= Mary Etta Boitano =

American road runner

Mary Etta Boitano (born March 4, 1963) is a former child road running star who achieved some spectacular results in the 1970s, chasing world age group marathon records in the late 1960s and early 1970s with her brother, Mike. Together, the two tallied well over seven world age group records.

==Biography==
Mary Etta, a contemporary of Mary Decker from the San Francisco Bay Area, is the youngest child from the running Boitano family. Her father, John, and mother, Mary Lucille, were also running road races. John was instrumental in starting the Dolphin South End Runners with Walt Stack as well as the Pamakids with Grant Newland in San Francisco. The Pamakids name standing for Pa, Ma Kids, which evolved from so many people seeing the family running around Lake Merced. Some of those people became recruits to the Running boom of the 1970's, running races that included the family.

Mary Etta earned an appearance in the Sports Illustrated Faces in the Crowd as the first female finisher in the 6.8 mile Dipsea Race at the age of 5. Five years later she became the first female to win the race overall, at the age of 10, beating her brother Mike who had won the previous two years. (Dipsea participants' times are adjusted with an age and gender-based handicapping system.) It is still the fastest time run by a woman. She also received the Sports Illustrated Award of Merit recognition in October 1970.

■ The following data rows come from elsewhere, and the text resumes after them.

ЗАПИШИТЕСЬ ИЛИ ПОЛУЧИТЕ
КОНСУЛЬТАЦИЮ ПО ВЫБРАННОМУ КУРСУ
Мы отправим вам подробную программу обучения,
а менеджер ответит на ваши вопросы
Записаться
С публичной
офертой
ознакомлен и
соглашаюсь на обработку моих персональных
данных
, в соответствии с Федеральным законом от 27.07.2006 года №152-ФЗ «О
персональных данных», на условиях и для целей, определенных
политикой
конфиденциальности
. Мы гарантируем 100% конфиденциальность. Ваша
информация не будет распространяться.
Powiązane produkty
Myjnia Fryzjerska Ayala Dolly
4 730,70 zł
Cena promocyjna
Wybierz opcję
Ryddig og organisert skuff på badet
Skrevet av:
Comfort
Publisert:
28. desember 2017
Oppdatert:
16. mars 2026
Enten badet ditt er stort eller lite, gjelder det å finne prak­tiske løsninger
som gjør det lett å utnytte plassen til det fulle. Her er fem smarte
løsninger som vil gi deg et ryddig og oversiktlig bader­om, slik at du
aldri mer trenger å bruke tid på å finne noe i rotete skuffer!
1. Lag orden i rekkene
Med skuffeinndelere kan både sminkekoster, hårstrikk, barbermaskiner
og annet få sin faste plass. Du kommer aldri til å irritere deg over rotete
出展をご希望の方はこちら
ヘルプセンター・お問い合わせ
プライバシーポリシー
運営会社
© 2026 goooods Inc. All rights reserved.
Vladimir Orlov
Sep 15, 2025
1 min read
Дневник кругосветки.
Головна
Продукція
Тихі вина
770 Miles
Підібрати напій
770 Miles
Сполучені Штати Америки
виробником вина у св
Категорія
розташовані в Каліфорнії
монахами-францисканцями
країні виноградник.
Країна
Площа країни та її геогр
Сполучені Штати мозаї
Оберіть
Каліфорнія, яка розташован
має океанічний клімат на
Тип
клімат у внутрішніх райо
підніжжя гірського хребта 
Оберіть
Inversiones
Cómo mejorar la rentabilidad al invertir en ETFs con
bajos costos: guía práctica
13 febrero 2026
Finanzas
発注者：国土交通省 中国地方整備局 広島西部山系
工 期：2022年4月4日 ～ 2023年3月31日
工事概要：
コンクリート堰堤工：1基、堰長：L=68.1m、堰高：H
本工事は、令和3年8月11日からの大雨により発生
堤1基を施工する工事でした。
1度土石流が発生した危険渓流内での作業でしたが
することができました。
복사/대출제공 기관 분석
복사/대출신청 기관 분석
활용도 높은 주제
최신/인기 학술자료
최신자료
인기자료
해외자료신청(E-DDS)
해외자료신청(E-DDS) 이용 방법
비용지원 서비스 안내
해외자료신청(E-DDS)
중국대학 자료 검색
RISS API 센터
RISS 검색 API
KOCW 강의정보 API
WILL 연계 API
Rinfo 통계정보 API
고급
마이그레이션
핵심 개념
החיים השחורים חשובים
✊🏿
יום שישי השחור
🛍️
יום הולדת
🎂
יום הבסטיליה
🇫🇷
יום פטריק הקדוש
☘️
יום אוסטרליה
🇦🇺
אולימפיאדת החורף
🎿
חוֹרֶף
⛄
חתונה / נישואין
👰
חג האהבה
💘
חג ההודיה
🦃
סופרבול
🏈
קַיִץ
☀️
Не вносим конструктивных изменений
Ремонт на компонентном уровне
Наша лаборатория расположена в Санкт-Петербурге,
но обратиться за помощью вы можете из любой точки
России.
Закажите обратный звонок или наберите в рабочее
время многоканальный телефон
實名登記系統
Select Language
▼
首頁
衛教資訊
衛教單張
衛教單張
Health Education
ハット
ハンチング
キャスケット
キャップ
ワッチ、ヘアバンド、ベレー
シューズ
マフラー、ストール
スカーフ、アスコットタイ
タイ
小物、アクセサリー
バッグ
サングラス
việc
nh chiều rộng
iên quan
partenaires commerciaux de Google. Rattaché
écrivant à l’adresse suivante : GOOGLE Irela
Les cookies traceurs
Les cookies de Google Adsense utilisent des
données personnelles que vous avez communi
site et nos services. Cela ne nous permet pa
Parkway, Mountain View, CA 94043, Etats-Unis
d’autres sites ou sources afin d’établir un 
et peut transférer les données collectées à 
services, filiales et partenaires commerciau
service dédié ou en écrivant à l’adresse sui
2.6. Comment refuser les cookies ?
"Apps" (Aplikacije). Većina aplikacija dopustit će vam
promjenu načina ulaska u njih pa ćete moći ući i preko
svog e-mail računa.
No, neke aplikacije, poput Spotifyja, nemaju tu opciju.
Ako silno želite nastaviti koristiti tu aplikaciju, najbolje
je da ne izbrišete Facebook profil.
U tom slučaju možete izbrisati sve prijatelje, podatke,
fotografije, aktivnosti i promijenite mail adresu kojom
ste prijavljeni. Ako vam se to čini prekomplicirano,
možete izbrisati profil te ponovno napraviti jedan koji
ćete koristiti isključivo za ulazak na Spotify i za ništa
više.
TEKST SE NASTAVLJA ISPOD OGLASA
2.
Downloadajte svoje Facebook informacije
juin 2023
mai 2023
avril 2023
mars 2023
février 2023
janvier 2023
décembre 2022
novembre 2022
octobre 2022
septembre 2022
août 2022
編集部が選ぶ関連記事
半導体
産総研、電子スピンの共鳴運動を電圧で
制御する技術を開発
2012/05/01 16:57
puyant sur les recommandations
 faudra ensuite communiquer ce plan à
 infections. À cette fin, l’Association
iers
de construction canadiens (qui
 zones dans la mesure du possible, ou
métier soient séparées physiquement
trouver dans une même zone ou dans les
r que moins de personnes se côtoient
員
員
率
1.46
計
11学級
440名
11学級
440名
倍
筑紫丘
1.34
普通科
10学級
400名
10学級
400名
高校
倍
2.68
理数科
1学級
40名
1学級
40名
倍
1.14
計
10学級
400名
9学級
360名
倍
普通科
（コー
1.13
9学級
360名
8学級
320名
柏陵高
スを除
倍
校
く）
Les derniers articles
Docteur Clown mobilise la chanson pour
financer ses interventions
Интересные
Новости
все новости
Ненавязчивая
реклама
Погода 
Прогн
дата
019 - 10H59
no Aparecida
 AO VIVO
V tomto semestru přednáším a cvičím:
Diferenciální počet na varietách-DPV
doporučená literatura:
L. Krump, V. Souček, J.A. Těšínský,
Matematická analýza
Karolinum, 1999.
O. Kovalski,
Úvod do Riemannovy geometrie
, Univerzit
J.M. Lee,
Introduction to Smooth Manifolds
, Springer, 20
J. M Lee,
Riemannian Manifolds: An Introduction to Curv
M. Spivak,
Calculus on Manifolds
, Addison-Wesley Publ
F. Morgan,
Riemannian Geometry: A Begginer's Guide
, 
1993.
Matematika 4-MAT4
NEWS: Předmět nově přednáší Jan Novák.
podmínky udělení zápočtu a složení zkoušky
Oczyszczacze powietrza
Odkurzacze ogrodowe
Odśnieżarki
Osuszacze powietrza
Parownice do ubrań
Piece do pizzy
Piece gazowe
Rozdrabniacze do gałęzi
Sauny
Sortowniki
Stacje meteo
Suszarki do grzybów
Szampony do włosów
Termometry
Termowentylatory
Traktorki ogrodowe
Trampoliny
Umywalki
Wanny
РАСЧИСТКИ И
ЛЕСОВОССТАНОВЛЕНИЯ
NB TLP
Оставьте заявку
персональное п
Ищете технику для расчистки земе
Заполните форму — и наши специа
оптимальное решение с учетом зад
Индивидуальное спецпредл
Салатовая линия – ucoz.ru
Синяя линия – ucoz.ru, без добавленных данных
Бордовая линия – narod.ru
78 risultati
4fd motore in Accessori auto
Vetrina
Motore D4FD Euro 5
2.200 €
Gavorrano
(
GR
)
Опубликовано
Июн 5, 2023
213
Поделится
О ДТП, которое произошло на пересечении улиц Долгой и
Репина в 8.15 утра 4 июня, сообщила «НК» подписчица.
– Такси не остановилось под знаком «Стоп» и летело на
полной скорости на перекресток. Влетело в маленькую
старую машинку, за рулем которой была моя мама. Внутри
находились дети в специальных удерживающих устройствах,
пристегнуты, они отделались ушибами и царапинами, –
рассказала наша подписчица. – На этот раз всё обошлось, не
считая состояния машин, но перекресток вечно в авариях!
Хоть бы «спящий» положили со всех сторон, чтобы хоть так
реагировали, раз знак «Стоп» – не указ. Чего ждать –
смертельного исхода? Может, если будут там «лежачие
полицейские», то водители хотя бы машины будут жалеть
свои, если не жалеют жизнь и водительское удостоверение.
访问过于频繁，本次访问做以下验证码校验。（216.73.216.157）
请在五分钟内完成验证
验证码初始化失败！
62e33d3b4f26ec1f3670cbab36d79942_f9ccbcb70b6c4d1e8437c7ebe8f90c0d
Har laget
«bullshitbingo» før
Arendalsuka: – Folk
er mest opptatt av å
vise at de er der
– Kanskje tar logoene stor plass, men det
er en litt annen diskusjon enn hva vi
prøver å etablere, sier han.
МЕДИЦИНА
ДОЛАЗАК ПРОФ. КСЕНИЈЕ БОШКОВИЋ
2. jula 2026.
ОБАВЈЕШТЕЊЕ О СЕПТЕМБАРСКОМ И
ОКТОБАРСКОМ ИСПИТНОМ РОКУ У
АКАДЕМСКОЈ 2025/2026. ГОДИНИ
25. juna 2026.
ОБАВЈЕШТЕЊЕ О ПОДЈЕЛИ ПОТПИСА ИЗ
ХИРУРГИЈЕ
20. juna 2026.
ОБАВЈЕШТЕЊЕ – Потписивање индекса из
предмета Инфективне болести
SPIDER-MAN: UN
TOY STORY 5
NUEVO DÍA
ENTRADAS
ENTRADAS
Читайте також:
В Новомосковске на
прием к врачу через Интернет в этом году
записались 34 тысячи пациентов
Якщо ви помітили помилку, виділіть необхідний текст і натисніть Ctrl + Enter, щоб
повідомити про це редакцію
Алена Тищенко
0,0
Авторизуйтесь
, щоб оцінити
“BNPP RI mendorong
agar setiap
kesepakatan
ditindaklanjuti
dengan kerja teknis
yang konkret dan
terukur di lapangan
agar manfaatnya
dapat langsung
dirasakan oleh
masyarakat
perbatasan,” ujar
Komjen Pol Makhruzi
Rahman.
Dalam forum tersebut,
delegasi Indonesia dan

At the age of 5 she started running marathons, running 3:46:21 at the West Valley Marathon as an 8 year old, which set a world age record. Her 3:57:42 at the 1970 Petaluma Marathon at age 7 years 284 days makes her the youngest human being, boys or girls, to run the marathon under 4 hours. Her 4:27:32 on the same course a year earlier was believed at the time to be the youngest anyone had completed a marathon. It remains the youngest anyone has completed a marathon under 5 hours or 6 hours as well as the youngest for a girl. She won the Avenue of the Giants Marathon at the age of 10. Still at the age of 10, she ran a 3:01.15 marathon which ranked her #13 in the world and 4th in the nation for the year 1974 ahead of Kathrine Switzer and Gabriela Andersen-Schiess who were decades her senior. Such was the Marathon world record progression for women at that time, had she run that time only three years earlier, it would have been the world record. From ages 6 to 13 she logged in well over 40 marathons with the 3:01:15 being her personal best.

She was on the cover of Runners World April 1974.

At the age of 11 she began a string of three straight victories in the famous Bay to Breakers race. She is the youngest winner in the history of the race.
She also set the fastest women's finishing time at 43:22 for the 7.86 mile course, a record which stood for 5 years. She went on to win the Women's Division again in 1975 and 1976. In 1983, the course was shortened to an official 12K (7.46 miles).
She later ran cross country and track for San Francisco State University and graduated with a bachelor's degree in nursing.

Hal Higdon wrote a "Where are they now" article for Runners World in 2002, locating Mary Etta, now married and working as a computer technician in Sonoma, California where she continues to run for fun. She is inspiring her young children to run.

"Running provided me with opportunities I never would have had otherwise. My advice to other parents: Support your children. If they want to run, let them. The health benefits are overwhelming. My parents are now in their 80s, still walking and running. They introduced me to the sport, and I love them for that."

As Mary Blanchard, she is an assistant track coach at Justin-Siena High School in Napa, California.